• [TASK DIRECTIONS]
Copy each line of the data below in which the word "down" can be found.

• [THE DATA]
====
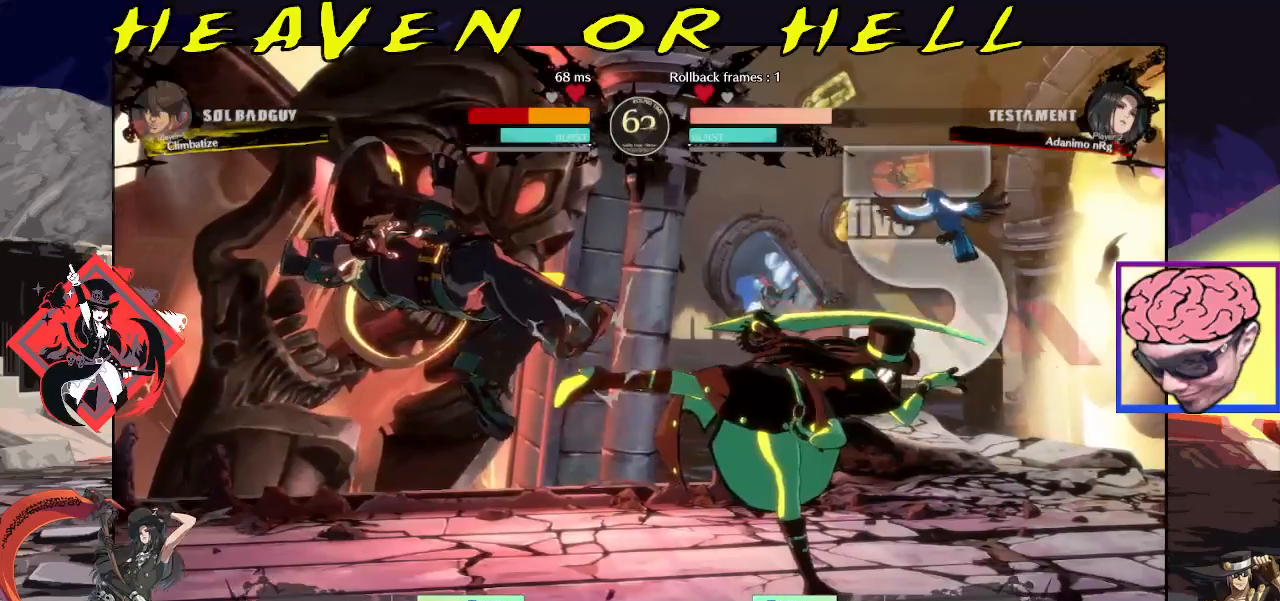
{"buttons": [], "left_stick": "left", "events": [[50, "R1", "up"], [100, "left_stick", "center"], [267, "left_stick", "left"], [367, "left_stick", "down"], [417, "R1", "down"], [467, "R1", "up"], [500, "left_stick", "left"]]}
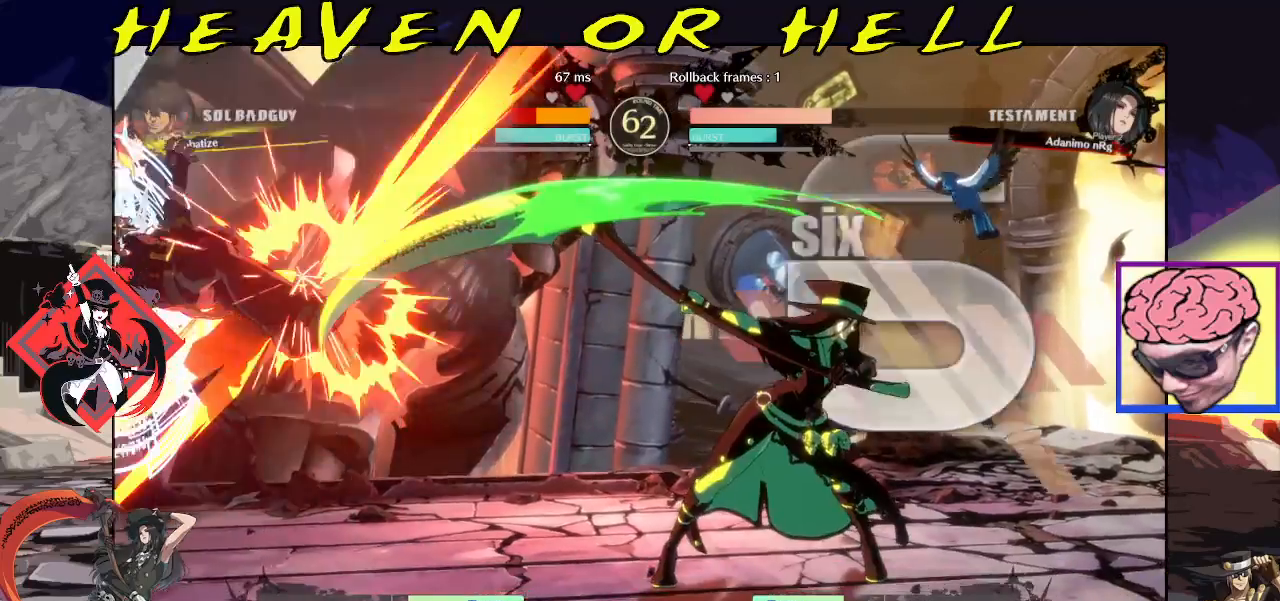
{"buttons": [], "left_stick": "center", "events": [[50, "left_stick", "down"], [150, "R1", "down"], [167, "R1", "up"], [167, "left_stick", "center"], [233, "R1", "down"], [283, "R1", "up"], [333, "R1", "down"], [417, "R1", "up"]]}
====
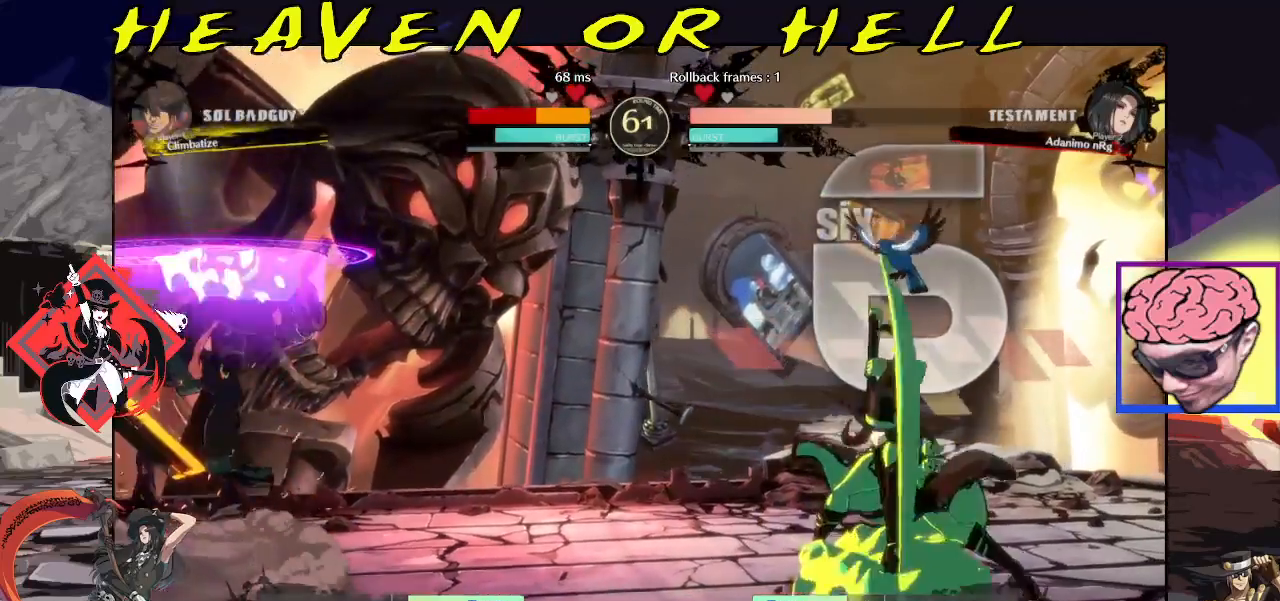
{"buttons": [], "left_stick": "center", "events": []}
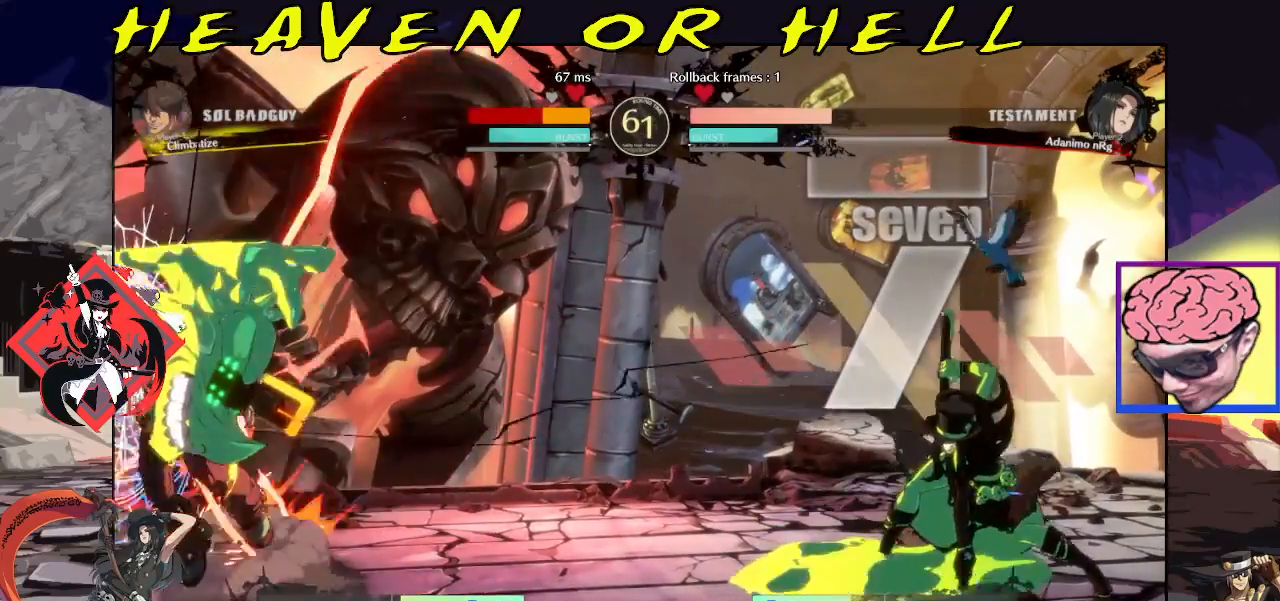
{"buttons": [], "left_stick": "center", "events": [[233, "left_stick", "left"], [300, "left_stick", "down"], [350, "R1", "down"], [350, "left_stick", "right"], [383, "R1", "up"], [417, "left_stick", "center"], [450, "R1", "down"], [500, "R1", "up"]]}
====
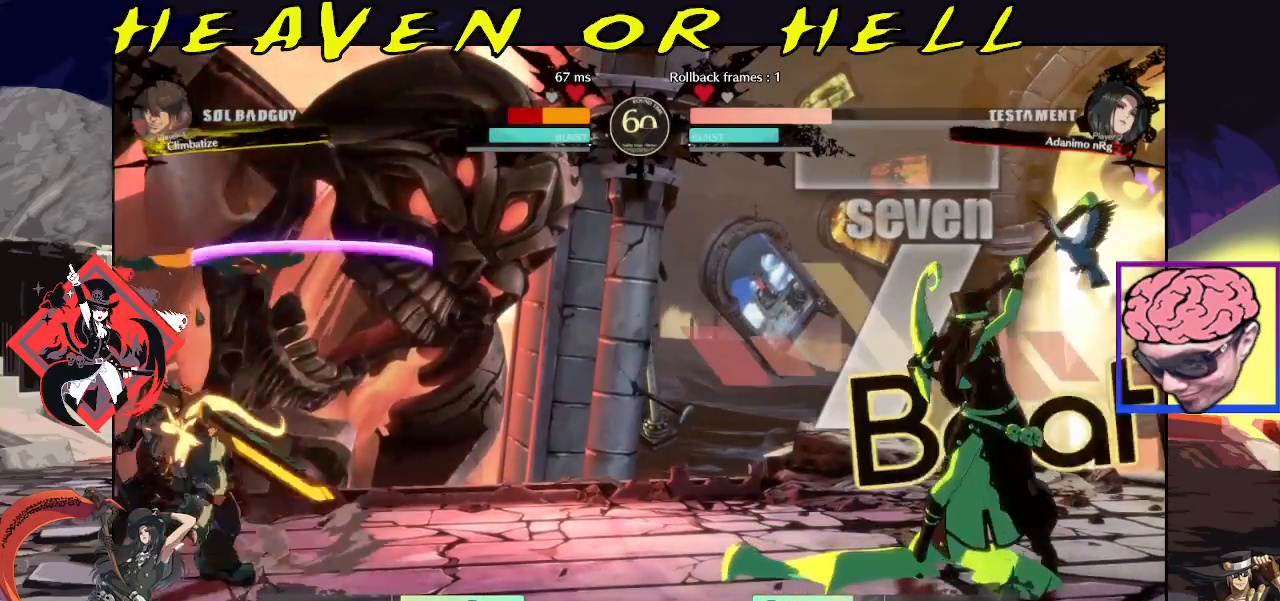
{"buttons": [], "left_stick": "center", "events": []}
====
• [OUTPUT FOR THIS TASK]
{"buttons": [], "left_stick": "left", "events": [[50, "R1", "up"], [100, "left_stick", "center"], [267, "left_stick", "left"], [367, "left_stick", "down"], [417, "R1", "down"], [467, "R1", "up"], [500, "left_stick", "left"]]}
{"buttons": [], "left_stick": "center", "events": [[50, "left_stick", "down"], [150, "R1", "down"], [167, "R1", "up"], [167, "left_stick", "center"], [233, "R1", "down"], [283, "R1", "up"], [333, "R1", "down"], [417, "R1", "up"]]}
{"buttons": [], "left_stick": "center", "events": [[233, "left_stick", "left"], [300, "left_stick", "down"], [350, "R1", "down"], [350, "left_stick", "right"], [383, "R1", "up"], [417, "left_stick", "center"], [450, "R1", "down"], [500, "R1", "up"]]}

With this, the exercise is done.